So I’m very pleased to hear that that is a trait you are committed to uphold, and want with this simply let you know how appreciated it is, that you keep it like that :smile:

Thanks you for your answer.

Last question, closed to the topic (I guess), I try to manage to do inter-networking between an physical networks and the managed rancher networks.

Is it possible ? I don’t need filtering or complex netwoking, just to be able to reacher a container in the managed network from the outside using only private IP.

@renaudManda I’m pretty sure if you can route 10.42.0.0/16 to any Rancher managed host we will route the traffic across the private network to the host where the container is. I haven’t really tested that much, but in theory you should be able to route traffic between the two. Most users have use VPN containers to do this, but I think raw routing will work.

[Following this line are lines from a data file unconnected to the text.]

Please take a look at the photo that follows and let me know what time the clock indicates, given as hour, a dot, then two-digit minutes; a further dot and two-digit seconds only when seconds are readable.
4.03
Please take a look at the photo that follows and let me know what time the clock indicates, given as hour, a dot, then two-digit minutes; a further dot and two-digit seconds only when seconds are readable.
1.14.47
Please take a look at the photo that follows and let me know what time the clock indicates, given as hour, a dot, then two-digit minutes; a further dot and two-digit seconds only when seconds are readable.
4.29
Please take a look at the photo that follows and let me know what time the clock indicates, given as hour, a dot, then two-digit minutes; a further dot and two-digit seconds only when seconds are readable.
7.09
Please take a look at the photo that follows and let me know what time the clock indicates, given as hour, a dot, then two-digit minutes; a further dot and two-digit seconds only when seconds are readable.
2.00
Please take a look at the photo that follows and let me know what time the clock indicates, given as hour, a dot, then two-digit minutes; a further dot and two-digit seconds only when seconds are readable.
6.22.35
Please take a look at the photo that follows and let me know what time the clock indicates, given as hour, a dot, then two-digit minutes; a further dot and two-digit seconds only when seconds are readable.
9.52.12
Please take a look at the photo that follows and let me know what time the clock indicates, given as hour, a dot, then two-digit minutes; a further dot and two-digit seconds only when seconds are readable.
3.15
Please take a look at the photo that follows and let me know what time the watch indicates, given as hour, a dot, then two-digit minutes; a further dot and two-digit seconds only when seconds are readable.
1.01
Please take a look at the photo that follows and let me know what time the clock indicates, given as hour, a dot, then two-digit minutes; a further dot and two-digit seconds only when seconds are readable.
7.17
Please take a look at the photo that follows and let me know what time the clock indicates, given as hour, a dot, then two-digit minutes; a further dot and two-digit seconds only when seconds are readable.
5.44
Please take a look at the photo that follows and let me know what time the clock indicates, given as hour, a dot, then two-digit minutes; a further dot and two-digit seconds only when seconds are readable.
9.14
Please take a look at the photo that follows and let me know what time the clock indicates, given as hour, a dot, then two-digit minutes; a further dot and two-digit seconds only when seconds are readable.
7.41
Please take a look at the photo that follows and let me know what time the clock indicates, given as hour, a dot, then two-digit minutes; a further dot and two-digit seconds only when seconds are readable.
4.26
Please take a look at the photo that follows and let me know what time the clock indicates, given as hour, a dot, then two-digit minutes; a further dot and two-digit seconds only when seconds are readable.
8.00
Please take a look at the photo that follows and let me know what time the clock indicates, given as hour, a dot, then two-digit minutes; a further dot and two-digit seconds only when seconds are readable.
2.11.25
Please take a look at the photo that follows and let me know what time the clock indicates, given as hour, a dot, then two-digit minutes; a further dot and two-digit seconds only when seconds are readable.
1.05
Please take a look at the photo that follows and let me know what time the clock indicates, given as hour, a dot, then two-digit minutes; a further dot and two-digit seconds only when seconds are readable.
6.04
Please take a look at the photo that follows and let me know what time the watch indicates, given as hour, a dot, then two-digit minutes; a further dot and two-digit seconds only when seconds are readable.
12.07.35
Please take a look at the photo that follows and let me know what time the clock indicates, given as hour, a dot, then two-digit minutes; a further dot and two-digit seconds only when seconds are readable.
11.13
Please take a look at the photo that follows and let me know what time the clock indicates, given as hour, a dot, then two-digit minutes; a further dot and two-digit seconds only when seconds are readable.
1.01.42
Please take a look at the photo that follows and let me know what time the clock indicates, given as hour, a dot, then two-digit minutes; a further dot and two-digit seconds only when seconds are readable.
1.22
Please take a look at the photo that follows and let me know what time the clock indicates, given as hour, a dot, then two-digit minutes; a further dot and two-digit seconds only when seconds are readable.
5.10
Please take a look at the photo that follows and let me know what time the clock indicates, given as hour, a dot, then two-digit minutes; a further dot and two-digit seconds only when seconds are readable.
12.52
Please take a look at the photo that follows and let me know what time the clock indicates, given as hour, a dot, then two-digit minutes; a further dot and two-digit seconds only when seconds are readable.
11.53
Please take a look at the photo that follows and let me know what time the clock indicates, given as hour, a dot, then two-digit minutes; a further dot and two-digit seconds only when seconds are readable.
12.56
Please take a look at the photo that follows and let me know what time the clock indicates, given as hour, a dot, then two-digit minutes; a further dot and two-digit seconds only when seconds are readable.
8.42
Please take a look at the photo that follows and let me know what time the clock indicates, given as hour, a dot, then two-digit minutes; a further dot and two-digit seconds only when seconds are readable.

@ibuildthecloud thanks for your feed back but from my side it’s not working.

Now with Rancher v1.0 I’m really closed to step forward on the full rancher environment to manage my small business. But because I came from the netops world I always need to be able to do everything I wish with my networks.

So now I’ve a private networks 10.99.0.0/16 used by VM/servers outside the rancher world abd I wish to be able to communicate in both side from the app on the rancher managed network (10.42.0.0/16) with my outside private network without NAT (so in pur routed mode).

Do you think it’s possible today ?

I seen an openvpn app in the rancher catalog which pretend to give access to the rancher managed network from the outside using openvpn. Is it the right way to do ? (there gonna be overhead but whatever the traffic is really low).